The equations for KL divergence is quite common and you can find it everywhere. In the original paper, author used alternative update. But, i don’t think that is necessary. Here, we sum up the encoder loss and decoder loss. In the code, generator, stands for decoder. We use, AdamOptimizer for training. So, this is what is happening under the hood and the main wrapper fuunction is _partial_fit.

• ### A note about non-linear functions

In the paper, author has used ReLU, activation functions. But, don’t use it. I was getting nan values after 2 iterations. The reason, I am thinking is our document vector has some large values like 123, 371 , which are the count of words in the document. As, ReLU is doing max(0, N), this might be the reason. Use tanh. It will works fine. If you still want to use, ReLU, normalize your Bag of word matrix each time before passing to the model.

• ### Evaluation of the model

I have ran the model in p2.xlarge in AWS, for 1000 iterations and it took around 6 hrs. The model can be found inside the github repo. I have used the embedding matrix to find similar words and results are very good. I have uploaded a ipython notebook model_evaluation.ipynb, which shows how to use the model to extract the embedding matrix and find similar words.

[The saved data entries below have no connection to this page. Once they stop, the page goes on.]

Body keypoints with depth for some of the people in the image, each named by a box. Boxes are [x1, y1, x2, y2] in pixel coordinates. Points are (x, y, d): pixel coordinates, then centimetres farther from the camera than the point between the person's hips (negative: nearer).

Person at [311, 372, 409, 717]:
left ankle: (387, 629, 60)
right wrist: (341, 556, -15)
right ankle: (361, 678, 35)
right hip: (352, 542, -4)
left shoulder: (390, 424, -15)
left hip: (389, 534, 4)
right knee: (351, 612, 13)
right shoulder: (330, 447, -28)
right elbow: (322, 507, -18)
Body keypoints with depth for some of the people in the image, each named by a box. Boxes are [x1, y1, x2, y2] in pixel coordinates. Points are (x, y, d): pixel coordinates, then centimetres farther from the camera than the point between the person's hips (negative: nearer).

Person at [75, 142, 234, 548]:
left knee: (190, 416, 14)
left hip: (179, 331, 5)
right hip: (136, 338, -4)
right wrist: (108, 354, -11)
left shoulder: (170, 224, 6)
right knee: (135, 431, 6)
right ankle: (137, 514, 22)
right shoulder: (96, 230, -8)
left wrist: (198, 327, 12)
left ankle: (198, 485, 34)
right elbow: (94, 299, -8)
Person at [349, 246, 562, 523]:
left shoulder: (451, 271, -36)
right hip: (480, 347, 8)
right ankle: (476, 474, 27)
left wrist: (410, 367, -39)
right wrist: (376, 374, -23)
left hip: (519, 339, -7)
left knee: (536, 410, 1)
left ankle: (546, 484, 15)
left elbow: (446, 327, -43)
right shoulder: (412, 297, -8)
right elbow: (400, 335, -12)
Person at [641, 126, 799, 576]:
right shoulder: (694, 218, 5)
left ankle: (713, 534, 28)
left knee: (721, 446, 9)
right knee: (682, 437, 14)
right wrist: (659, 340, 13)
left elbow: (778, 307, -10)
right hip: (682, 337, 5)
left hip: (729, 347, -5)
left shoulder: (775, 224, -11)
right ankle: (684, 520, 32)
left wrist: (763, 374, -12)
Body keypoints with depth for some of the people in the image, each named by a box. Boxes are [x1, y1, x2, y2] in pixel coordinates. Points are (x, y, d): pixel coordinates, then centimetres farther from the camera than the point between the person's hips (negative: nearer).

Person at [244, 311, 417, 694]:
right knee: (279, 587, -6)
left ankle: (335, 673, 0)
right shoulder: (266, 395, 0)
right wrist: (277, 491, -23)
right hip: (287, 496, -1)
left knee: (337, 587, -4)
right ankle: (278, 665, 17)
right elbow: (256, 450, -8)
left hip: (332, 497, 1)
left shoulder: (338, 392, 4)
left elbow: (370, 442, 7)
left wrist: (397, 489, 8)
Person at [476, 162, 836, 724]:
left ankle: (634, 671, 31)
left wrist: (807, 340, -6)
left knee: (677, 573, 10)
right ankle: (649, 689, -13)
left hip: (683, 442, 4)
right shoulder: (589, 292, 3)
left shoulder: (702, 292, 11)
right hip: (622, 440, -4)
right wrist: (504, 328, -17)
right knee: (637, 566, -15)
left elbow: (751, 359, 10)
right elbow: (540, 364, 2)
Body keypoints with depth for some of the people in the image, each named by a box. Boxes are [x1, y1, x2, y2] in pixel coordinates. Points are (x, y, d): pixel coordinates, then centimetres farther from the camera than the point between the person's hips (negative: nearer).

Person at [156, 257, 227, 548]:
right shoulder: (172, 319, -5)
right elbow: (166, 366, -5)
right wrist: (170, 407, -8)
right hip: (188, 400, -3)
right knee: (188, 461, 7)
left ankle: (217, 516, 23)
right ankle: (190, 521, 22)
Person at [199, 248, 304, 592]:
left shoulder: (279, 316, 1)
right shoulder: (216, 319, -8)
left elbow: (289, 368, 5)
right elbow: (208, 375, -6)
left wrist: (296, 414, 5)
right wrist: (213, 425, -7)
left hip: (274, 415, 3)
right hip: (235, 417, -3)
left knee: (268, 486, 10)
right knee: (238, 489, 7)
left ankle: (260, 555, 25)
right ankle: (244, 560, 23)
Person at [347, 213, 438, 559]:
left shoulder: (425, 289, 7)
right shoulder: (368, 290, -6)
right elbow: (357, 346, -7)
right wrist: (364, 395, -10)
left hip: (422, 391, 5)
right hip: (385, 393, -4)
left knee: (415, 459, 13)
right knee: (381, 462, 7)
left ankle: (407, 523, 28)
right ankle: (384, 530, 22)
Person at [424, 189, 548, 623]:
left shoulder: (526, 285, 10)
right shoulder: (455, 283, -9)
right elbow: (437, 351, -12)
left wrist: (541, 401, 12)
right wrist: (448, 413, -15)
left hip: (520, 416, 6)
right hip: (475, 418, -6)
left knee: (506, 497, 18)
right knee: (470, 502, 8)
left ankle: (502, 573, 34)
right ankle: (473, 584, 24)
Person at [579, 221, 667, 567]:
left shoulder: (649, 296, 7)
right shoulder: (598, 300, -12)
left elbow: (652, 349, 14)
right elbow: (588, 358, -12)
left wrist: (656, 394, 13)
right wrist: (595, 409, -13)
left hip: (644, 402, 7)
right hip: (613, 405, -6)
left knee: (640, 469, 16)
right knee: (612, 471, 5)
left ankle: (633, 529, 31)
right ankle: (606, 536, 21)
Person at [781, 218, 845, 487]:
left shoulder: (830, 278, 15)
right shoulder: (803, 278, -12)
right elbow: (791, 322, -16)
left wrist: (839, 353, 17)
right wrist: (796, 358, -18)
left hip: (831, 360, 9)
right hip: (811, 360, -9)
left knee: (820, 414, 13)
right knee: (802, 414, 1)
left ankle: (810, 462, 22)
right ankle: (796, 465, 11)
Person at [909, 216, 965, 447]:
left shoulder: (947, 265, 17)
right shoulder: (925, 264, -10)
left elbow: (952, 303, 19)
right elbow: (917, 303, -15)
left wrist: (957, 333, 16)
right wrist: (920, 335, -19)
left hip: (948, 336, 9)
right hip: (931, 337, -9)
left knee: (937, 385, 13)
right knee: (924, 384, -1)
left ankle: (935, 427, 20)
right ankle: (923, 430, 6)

Here are examples of some words

jesus

[('jesus', 0.99999988), ('christ', 0.85499293), ('christian', 0.77007663), ('christians', 0.75781548), ('bible', 0.75542903), ('heaven', 0.74329948), ('god', 0.73894531), ('sin', 0.72564238), ('follow', 0.71326089), ('faith', 0.69616199)] 

scientist

[('scientist', 1.0), ('hypothesis', 0.79111576), ('mathematics', 0.7701571), ('empirical', 0.74546576), ('experiment', 0.74009466), ('scientists', 0.73293155), ('observations', 0.72646093), ('psychology', 0.72322875), ('homeopathy', 0.7231313), ('methodology', 0.71882892)] 

football

[('football', 1.0000001), ('stadium', 0.85528636), ('basketball', 0.8517698), ('philly', 0.83852005), ('mlb', 0.83592558), ('robbie', 0.83328015), ('anyways', 0.82795608), ('seats', 0.82188618), ('miami', 0.82166839), ('champs', 0.81938583)] 

• ### Similar Documents

The hidden dimensions for each document can be used to calculate similar documents. The function used here is mentioned in the notebook. This is very useful in information retrieving tasks.

• ### Clustering

The same model, with the hidden representaions can be used for clustering. The following figure has been generated on 20 news group dataset, by projecting each 50 dimension hidden state of every document into tsne` . The plot looks very promising .

I would like to thank the author’s of the paper, for giving a intuitive idea of VAE in NLP point of view. And I would like to thank my friend Carolyn Augusta, (explanation about Variational Bayes and Re-parameterization was from her courtesy). I hope, she will be having a detailed writing about the Variational Bayes soon. Please do point out the mistakes, if you found any.